● Exercise prompt
Please return the lines below, unchanged, starting with the line that contains "Results 1-1 of 1 (Search time: 0.023 s" and continuing through the last line, inclusive.

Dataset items

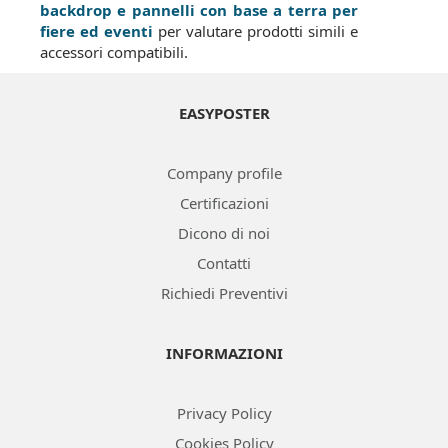
backdrop e pannelli con base a terra per
fiere ed eventi
per valutare prodotti simili e
accessori compatibili.
EASYPOSTER
Company profile
Certificazioni
Dicono di noi
Contatti
Richiedi Preventivi
INFORMAZIONI
Privacy Policy
Cookies Policy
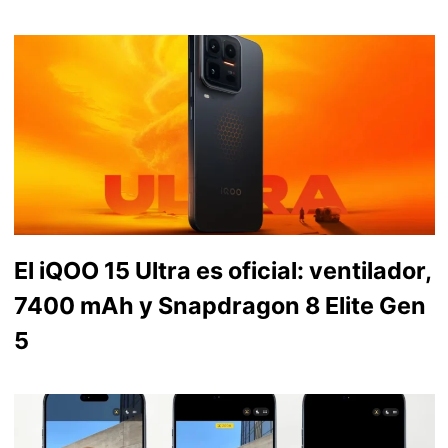
El iQOO 15 Ultra es oficial: ventilador,
7400 mAh y Snapdragon 8 Elite Gen
5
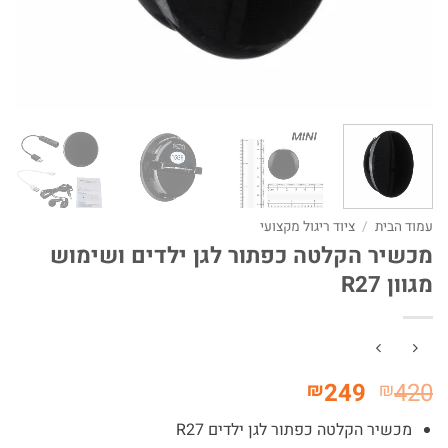
עמוד הבית
/
ציוד ריגול מקצועי
מכשיר הקלטה כפתור לגן ילדים ושימוש
מגוון R27
המחיר
המחיר
249
420
₪
₪
המקורי
הנוכחי
מכשיר הקלטה כפתור לגן ילדים R27
היה:
הוא:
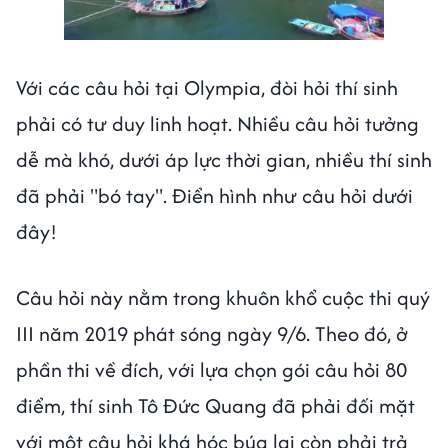
Next video in 1
Cancel
Với các câu hỏi tại Olympia, đòi hỏi thí sinh
phải có tư duy linh hoạt. Nhiều câu hỏi tưởng
dễ mà khó, dưới áp lực thời gian, nhiều thí sinh
đã phải "bó tay". Điển hình như câu hỏi dưới
đây!
Câu hỏi này nằm trong khuôn khổ cuộc thi quý
III năm 2019 phát sóng ngày 9/6. Theo đó, ở
phần thi về đích, với lựa chọn gói câu hỏi 80
điểm, thí sinh Tô Đức Quang đã phải đối mặt
với một câu hỏi khá hóc búa lại còn phải trả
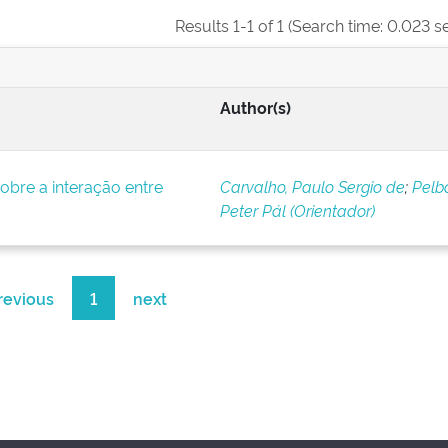
Results 1-1 of 1 (Search time: 0.023 s
Author(s)
bre a interação entre
Carvalho, Paulo Sergio de
;
Pelba
Peter Pál (Orientador)
revious
1
next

● Task output
Results 1-1 of 1 (Search time: 0.023 s
Author(s)
bre a interação entre
Carvalho, Paulo Sergio de
;
Pelba
Peter Pál (Orientador)
revious
1
next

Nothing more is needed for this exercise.